- [Page excerpt]
------------------------------------------------
💽 Prepare and save dataset
We provide several type of datasets to use with your data. Depending on how you want to train and use your model, you can choose:
- InstructionDataset - You want the model to generate text based on an instruction/task.
- TextDataset - You want the model to complete your text.
InstructionDataset
Here is how you can create this type of dataset:
- Dictionary
- Folder
From a python dictionary with the following keys:
- instruction : List of strings representing the instructions/tasks.
- text : List of strings representing the input text.
- target : List of strings representing the target text.
from xturing.datasets.instruction_dataset import InstructionDataset
dataset = InstructionDataset({
"text": ["first text", "second text"],
"target": ["first text", "second text"],
"instruction": ["first instruction", "second instruction"]
})
From a saved location:
from xturing.datasets.instruction_dataset import InstructionDataset
dataset = InstructionDataset('path/to/saved/location')
------------------------------------------------
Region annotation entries

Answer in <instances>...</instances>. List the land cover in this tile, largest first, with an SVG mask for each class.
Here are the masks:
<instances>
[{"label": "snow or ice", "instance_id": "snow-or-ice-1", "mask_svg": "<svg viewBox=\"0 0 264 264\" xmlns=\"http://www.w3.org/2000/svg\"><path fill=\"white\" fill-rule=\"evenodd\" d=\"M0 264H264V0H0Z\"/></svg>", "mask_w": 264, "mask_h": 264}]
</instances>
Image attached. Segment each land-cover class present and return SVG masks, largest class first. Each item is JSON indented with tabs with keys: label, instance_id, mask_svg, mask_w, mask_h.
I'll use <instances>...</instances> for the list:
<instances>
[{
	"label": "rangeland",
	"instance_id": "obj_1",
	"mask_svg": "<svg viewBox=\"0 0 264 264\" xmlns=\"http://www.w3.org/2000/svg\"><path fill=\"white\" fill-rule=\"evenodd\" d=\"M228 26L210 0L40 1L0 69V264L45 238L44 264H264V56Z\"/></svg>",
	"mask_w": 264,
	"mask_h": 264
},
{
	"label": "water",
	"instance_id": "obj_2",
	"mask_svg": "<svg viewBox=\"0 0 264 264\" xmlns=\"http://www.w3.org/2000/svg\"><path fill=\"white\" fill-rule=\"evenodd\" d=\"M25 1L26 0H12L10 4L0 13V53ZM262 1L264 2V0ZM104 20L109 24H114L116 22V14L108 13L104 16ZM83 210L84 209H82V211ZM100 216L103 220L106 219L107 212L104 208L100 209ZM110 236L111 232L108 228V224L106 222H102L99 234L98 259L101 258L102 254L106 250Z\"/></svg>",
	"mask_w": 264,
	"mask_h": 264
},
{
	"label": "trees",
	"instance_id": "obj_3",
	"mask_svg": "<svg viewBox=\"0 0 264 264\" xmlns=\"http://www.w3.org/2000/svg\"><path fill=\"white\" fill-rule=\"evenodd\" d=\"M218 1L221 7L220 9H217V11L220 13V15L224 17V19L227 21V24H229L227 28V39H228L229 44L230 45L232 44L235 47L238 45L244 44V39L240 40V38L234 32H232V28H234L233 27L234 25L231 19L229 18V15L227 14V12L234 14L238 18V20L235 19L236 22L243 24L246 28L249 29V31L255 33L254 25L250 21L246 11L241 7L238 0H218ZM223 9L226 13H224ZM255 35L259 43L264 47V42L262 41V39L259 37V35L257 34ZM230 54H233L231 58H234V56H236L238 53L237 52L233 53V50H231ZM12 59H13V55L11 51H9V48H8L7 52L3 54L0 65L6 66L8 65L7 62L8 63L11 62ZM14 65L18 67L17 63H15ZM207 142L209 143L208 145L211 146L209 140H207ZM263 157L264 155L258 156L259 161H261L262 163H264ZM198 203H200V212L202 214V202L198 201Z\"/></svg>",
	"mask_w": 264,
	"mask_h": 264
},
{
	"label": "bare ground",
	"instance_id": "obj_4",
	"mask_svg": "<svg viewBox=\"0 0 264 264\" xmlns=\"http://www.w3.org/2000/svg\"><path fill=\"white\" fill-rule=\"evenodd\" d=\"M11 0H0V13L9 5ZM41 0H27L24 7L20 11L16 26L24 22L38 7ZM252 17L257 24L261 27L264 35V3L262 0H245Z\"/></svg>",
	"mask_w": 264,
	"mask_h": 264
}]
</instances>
------------------------------------------------
- [Given task 1] State how many lines of the entries contain the string "masks", treating uppercase and lowercase as different.
- [Given task 2] Pick up the page on preparing and saving datasets from the point where it ends.
The page excerpt on preparing datasets has no connection to the entries.

- [Exercise output 1] 2

- [Exercise output 2]
TextDataset
Here is how you can create this type of dataset:
- Dictionary
- Folder
From a python dictionary with the following keys:
- text : List of strings representing the input text.
- target : List of strings representing the target text.
from xturing.datasets.text_dataset import TextDataset
dataset = TextDataset({
"text": ["first text", "second text"],
"target": ["first text", "second text"]
})
From a saved location:
from xturing.datasets.text_dataset import TextDataset
dataset = TextDataset('path/to/saved/location')
Save a dataset
You can save a dataset to a folder using the save
method:
from xturing.datasets import ...
dataset = ...
dataset.save('path/to/a/directory')